OBJECTIVES: There is a need to decrease systemic corticosteroid (SCS) exposure for the treatment of exacerbations in children with asthma. Dupilumab is an antibody that blocks the shared receptor component of interleukin (IL)‑4 and IL-13, key and central drivers of type 2 inflammation. In the Phase 3 study VOYAGE (NCT02948959), dupilumab was well tolerated, significantly reduced severe asthma exacerbations, and improved lung function, in children with uncontrolled moderate-to-severe asthma. This post-hoc analysis assessed dupilumab efficacy in reducing the need for rescue SCS in children with type 2 inflammation (baseline blood eosinophils ≥150cells/µL or FeNO ≥20ppb).

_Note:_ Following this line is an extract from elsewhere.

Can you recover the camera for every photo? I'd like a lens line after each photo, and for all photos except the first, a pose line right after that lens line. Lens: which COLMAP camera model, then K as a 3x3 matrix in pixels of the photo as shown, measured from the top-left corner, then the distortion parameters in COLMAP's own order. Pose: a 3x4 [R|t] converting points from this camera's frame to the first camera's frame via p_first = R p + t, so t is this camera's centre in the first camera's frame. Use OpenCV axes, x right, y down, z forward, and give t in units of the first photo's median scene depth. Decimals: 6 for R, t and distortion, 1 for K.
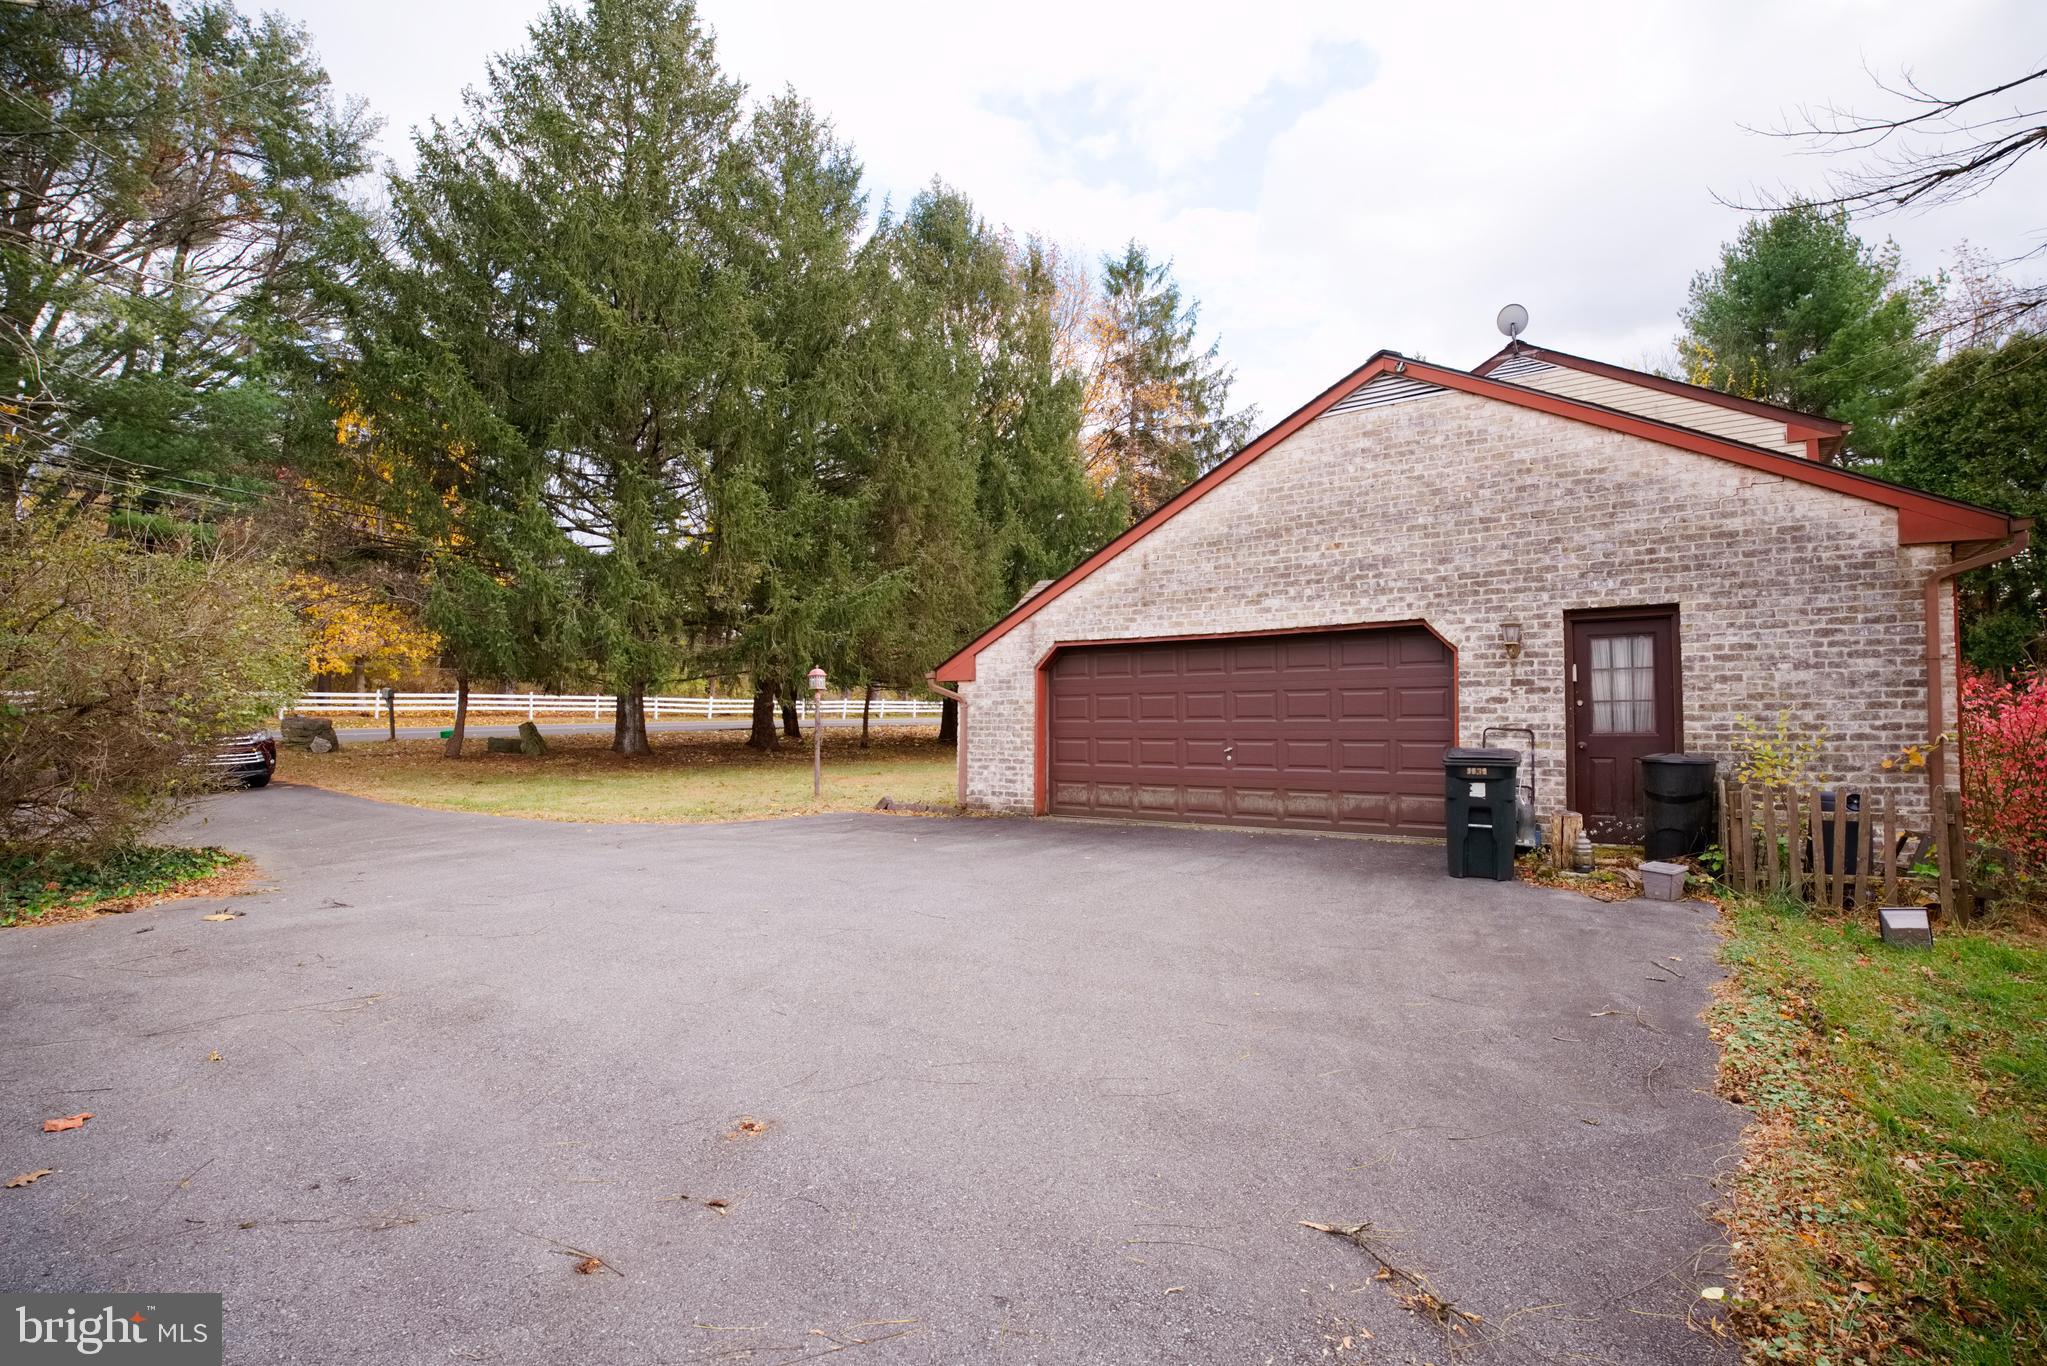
lens RADIAL K [[908.9, 0, 1023.5], [0, 908.9, 683.0], [0, 0, 1]] dist [-0.019241, 0.000187]
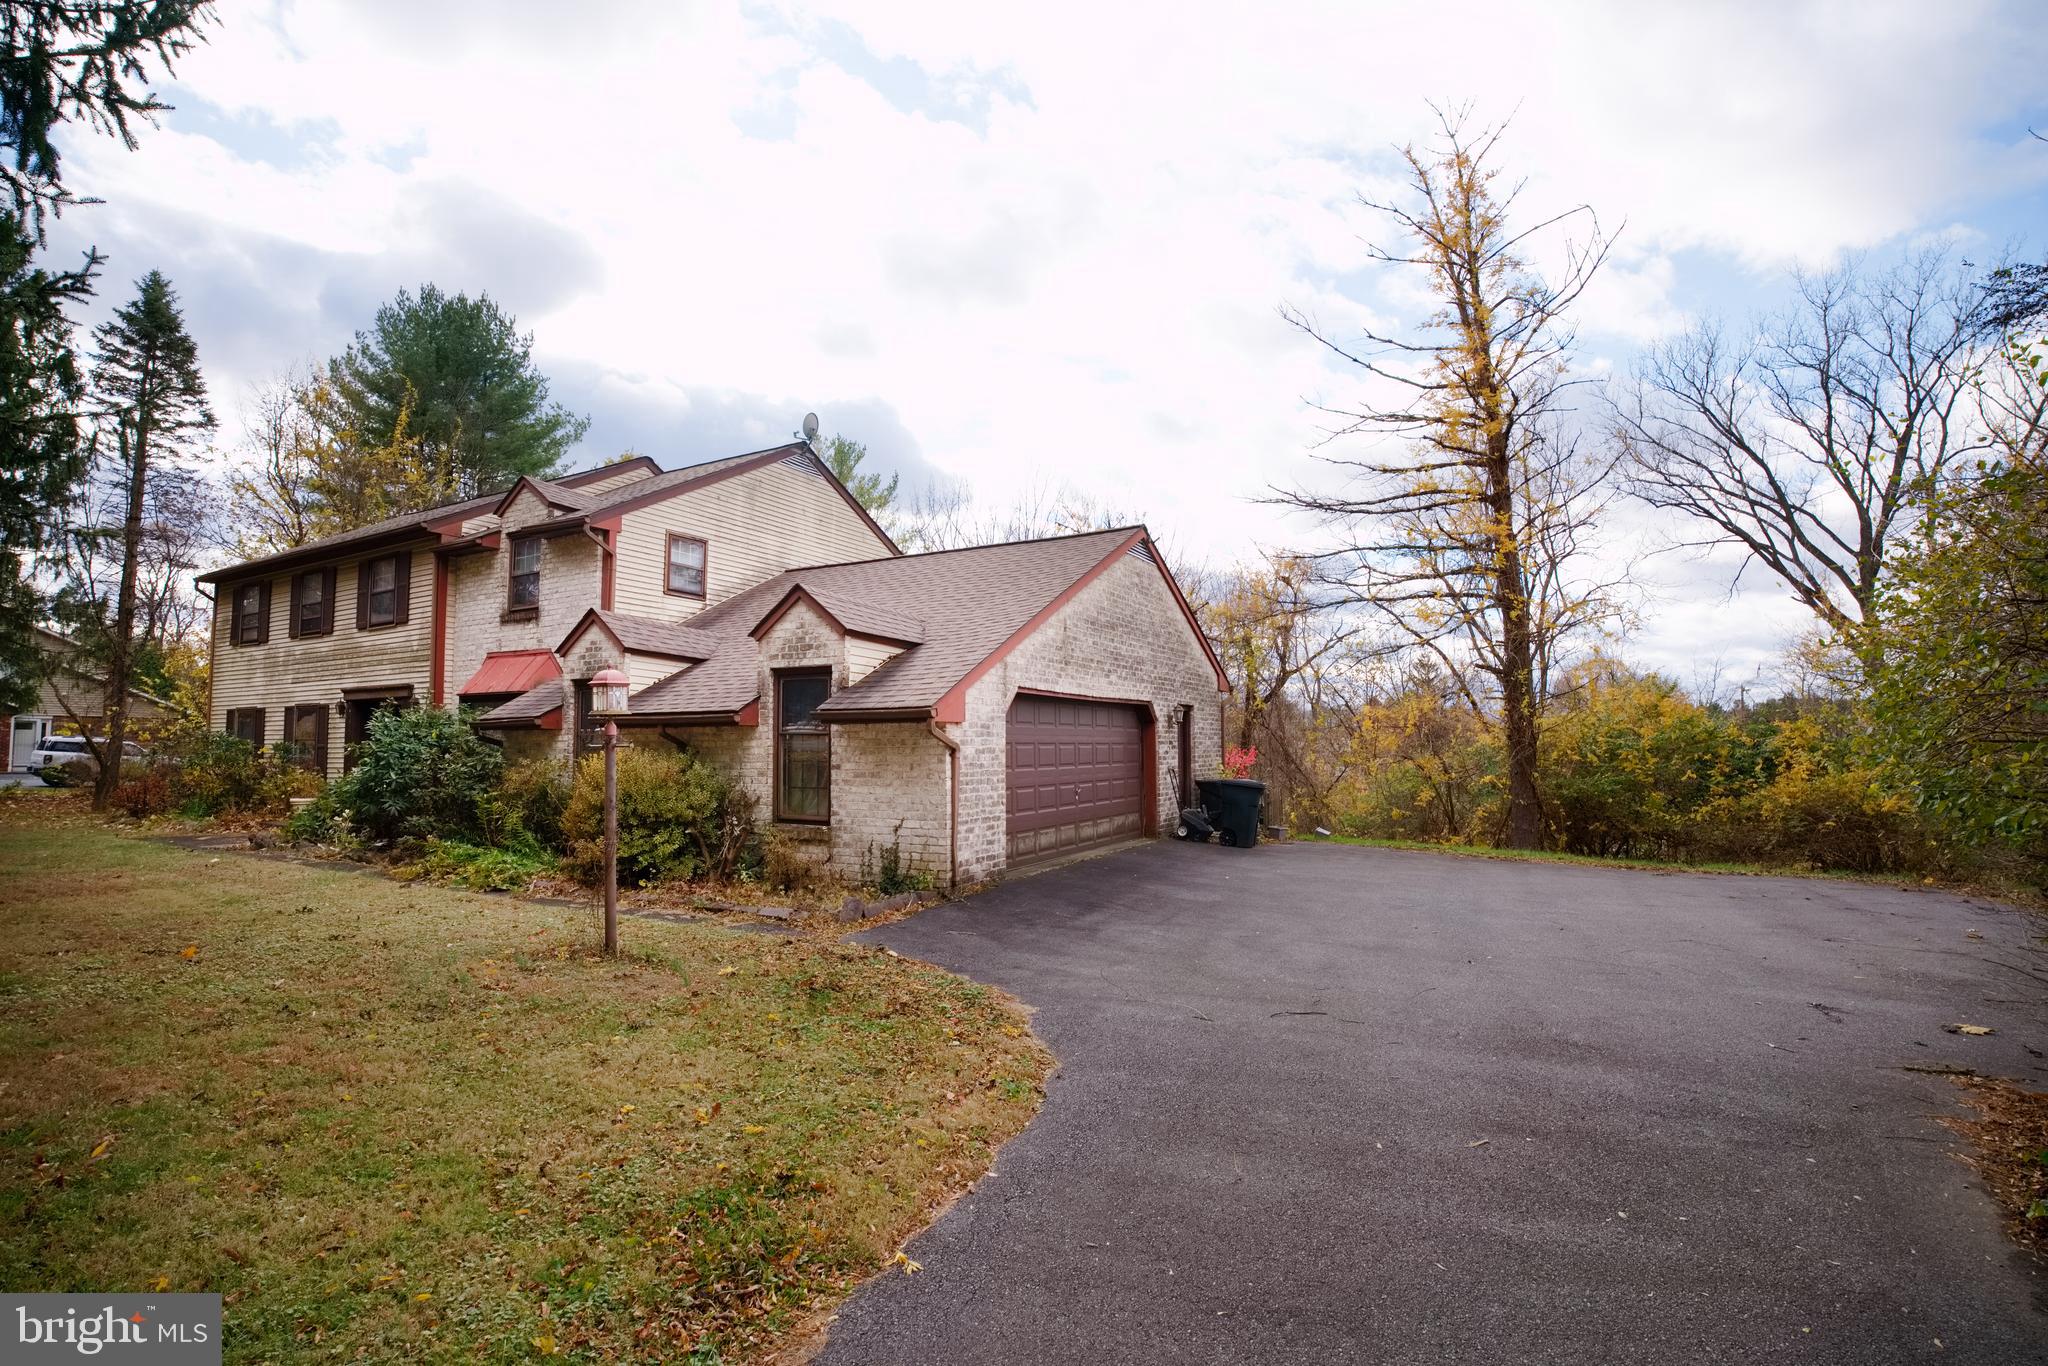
lens RADIAL K [[909.4, 0, 1024.0], [0, 909.4, 683.0], [0, 0, 1]] dist [-0.019241, 0.000187]
pose [[-0.082735, 0.065431, 0.994421, -0.899259], [-0.049629, 0.996334, -0.069686, 0.015911], [-0.995335, -0.055118, -0.079184, 1.061527]]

METHODS: Children aged 6–11 years were randomized to dupilumab 100/200mg or placebo, every 2 weeks for 52 weeks. The annualized number of total SCS courses, cumulative oral corticosteroid (OCS) dose and change from baseline in percent predicted (pp)FEV₁ were analysed in subgroups of patients stratified by number of exacerbations prior to VOYAGE.

RESULTS: Unadjusted annualized total SCS courses in children with type 2 asthma, with 1, 2 and ≥3 prior exacerbations in placebo vs dupilumab treatment arms were 0.49 vs 0.16, 0.74 vs 0.33, and 1.18 vs 0.78. Mean (SD) cumulative OCS dose in placebo vs dupilumab was 182.63mg (108.29) vs 119.55mg (81.99), 222.62mg (198.05) vs 196.52mg (202.46), and 420.80mg (332.96) vs 304.54mg (342.51), in patients with 1, 2 and ≥3 prior exacerbations. Mean (SD) change from baseline in ppFEV1 (%) at week2 in placebo vs dupilumab arms were 1.9 (10.5) vs 6.2 (13.89), 8.4 (12.75) vs 10.7 (16.4), and 2.6 (15.6) vs 8.2 (13.6), and at week12, 2.7 (10.6) vs 11.4 (15.4), 7.7 (12.8) vs 12.5 (18.5), and 3.3 (16.4) vs 9.7 (13.6) in patients with 1, 2 and ≥3 prior exacerbations.

CONCLUSIONS: In children with uncontrolled moderate-to-severe type 2 asthma, dupilumab reduced corticosteroid burden related to exacerbations, regardless of exacerbation history.